I also didn’t love the dark color. Though it looked passably like wood, didn’t give me a good feeling when I approached it. Which is key! But I figured I could live with it if I could just fix the bad spots. So I tried to correct bad areas by taking off the stain, which required lacquer thinner and probably took years off my life, but no dice. I gave up and went to plan b, which was paint!
So that required a few days of playing with paint chips, and another $40 in Benjamin Moore sample pints. Luckily, among the three colors I chose to sample, I found one I thought would be okay. So back to the paint store for primer to cover the stain and a $20 quart of really nice paint.
And so I continued, dedicating an entire weekend to priming, and then last weekend to painting. The bad news is I am not thrilled with my painting skills, which require quite a bit of touch up that I’ve been doing every night after work this week. And the liberal use of my rationalizing imagination, which is protecting my sanity by telling me that my front door looks like it belongs on a 100-year old dream cottage, all banged up and caked with a century of loving paint applications.
But the good news is I love the color I picked. It is just what I wanted and what I should have just done from the start instead of messing with the stain.

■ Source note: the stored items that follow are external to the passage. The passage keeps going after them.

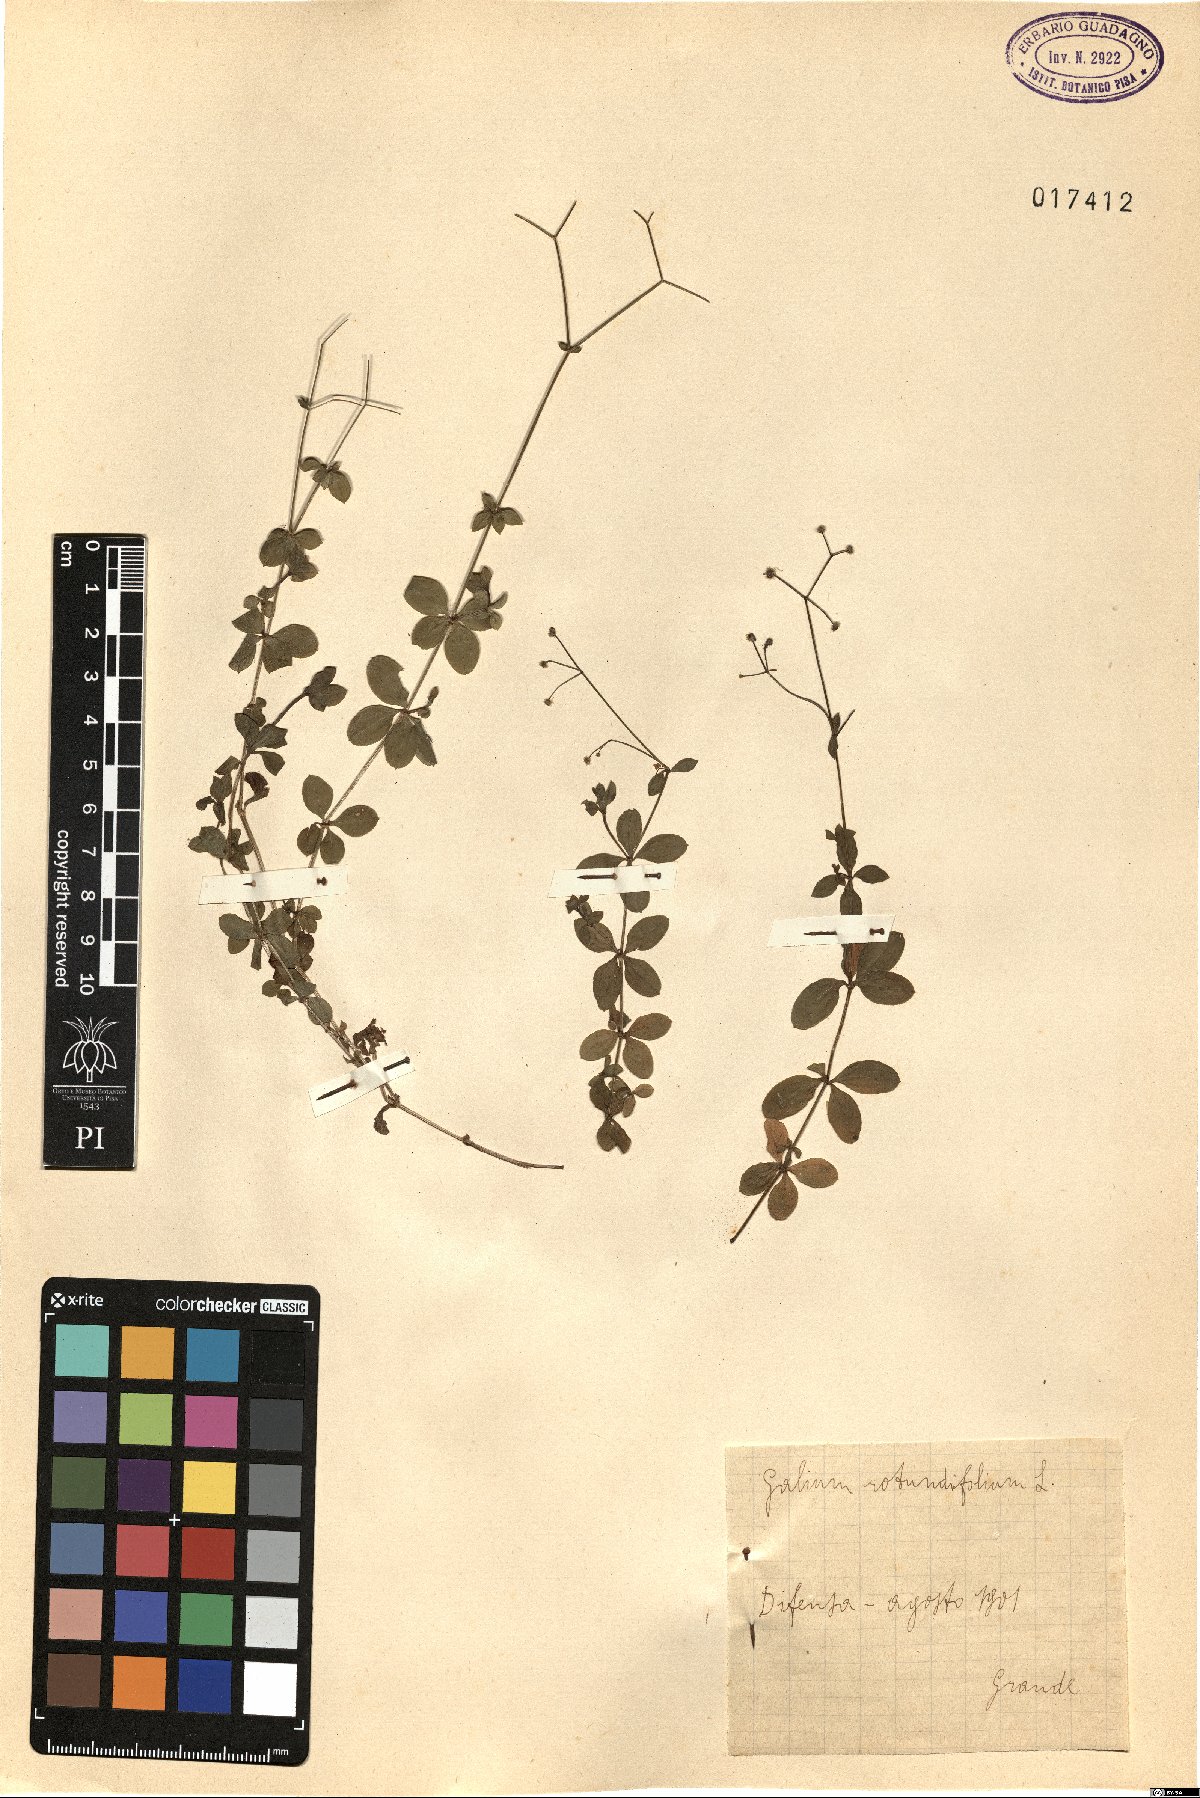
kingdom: Plantae
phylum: Tracheophyta
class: Magnoliopsida
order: Gentianales
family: Rubiaceae
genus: Galium
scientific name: Galium rotundifolium
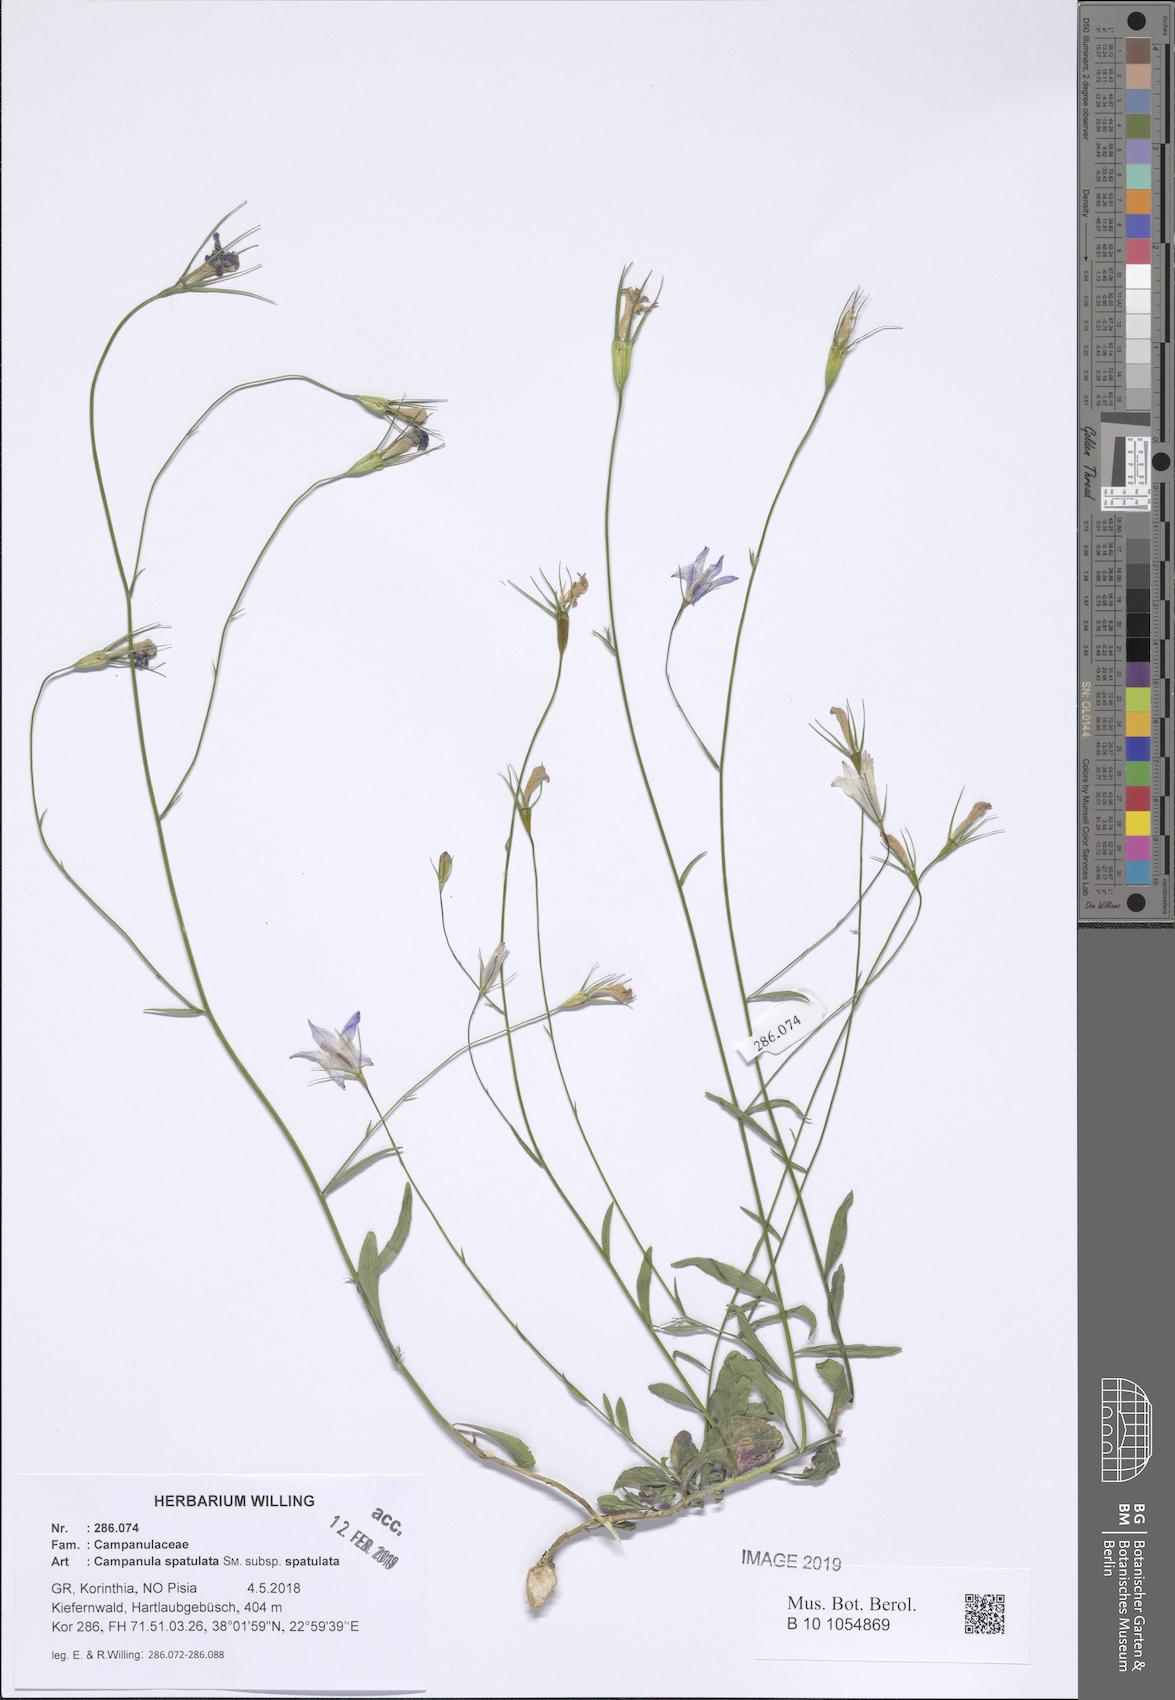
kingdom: Plantae
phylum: Tracheophyta
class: Magnoliopsida
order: Asterales
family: Campanulaceae
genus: Campanula
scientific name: Campanula spatulata
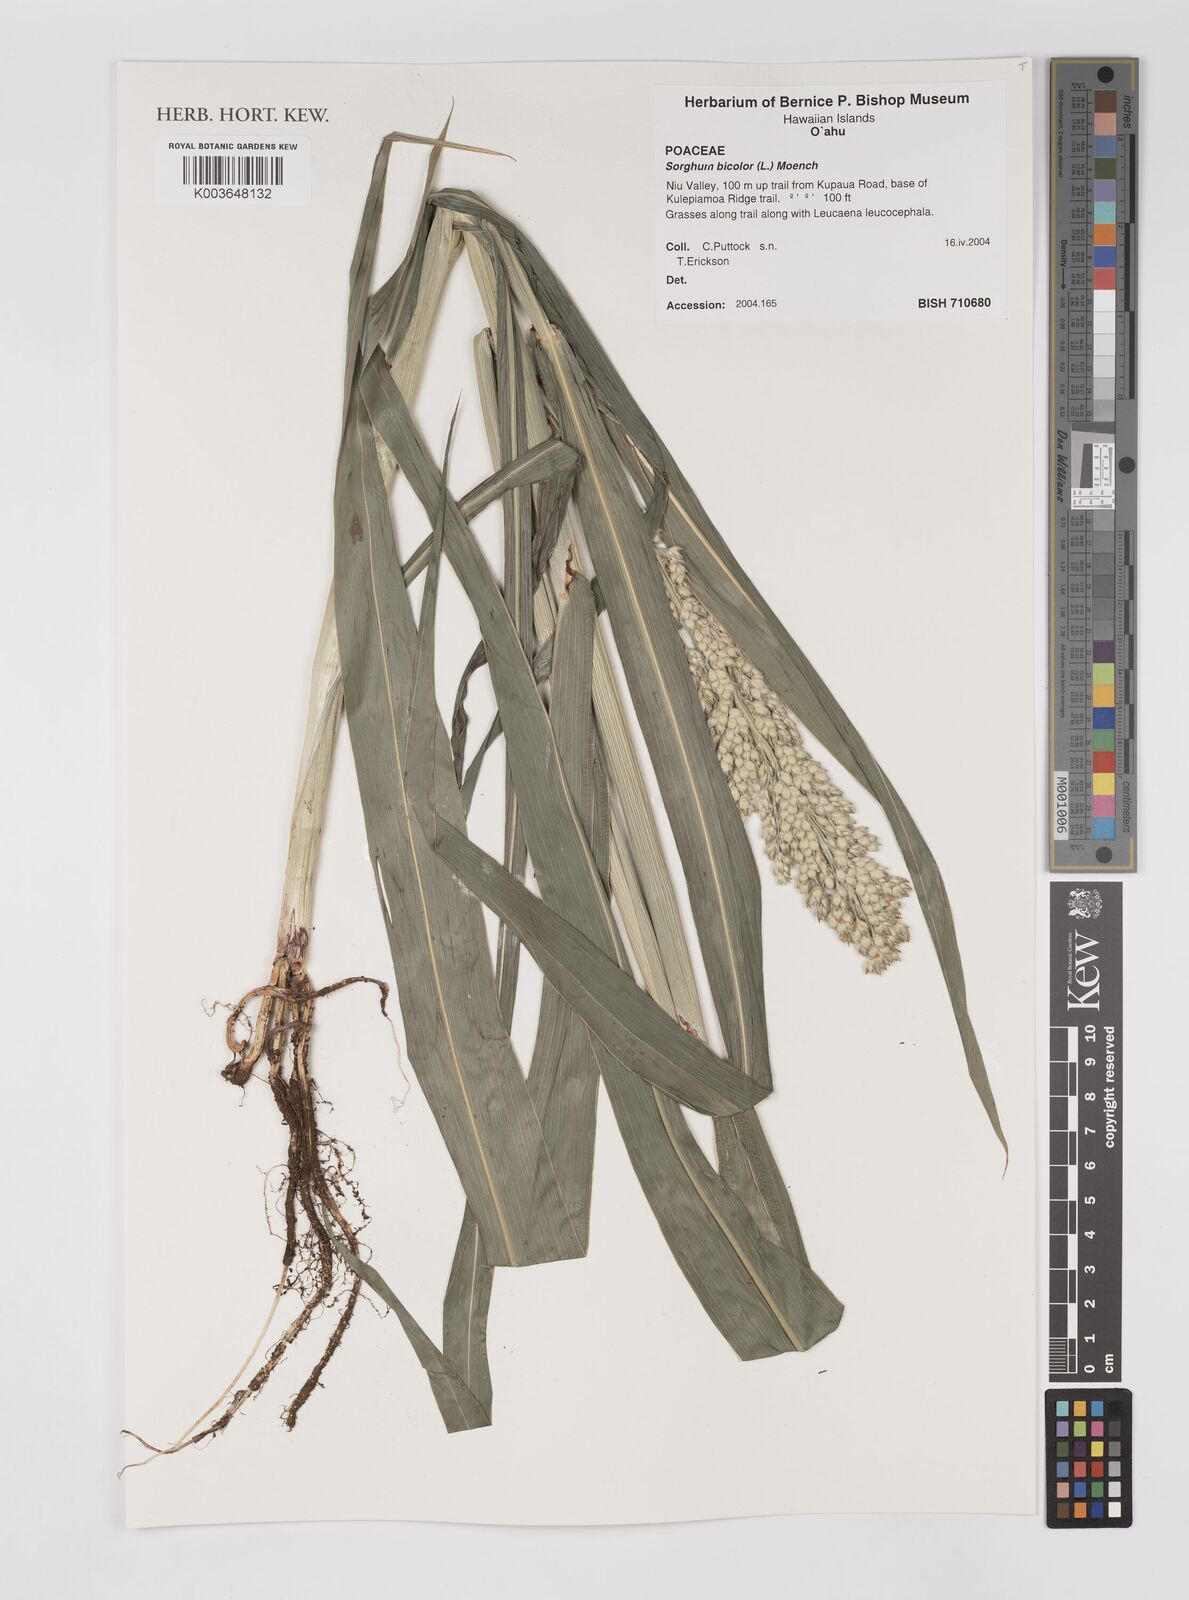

In fact, before I built the house and was playing around with color combinations for siding, trim and door, this was what I came up with as my favorite. I even found an old screenshot I took of the Benjamin Moore Personal Color Viewer, where you can try paint colors on a house that vaguely resembles yours.
Pretty close, huh? Now I just have to muster up the strength to paint the inside of the front door, and then I can cross this odious project off the list.
Fall light
October 29th, 2010 § 0
My favorite thing about fall is the light, which lately has been doing wondrous things.
Testing paint samples last night. Even after the sun went down, the mountain kept tricking my eyes because the gold trees looked like the last reflected rays.
This morning I enjoyed a gorgeous sunrise reflected on the mountains and field out back. That block in the left corner? That’s when I set my cans up to shoot them off the porch.
And the light coming around the front of the house, hitting the Chinese chestnut and burning bush, was pretty great too.
P.S. And when I hit “publish,” I will have officially crossed the 100-post blog threshold. Whewee—triple digits, baby!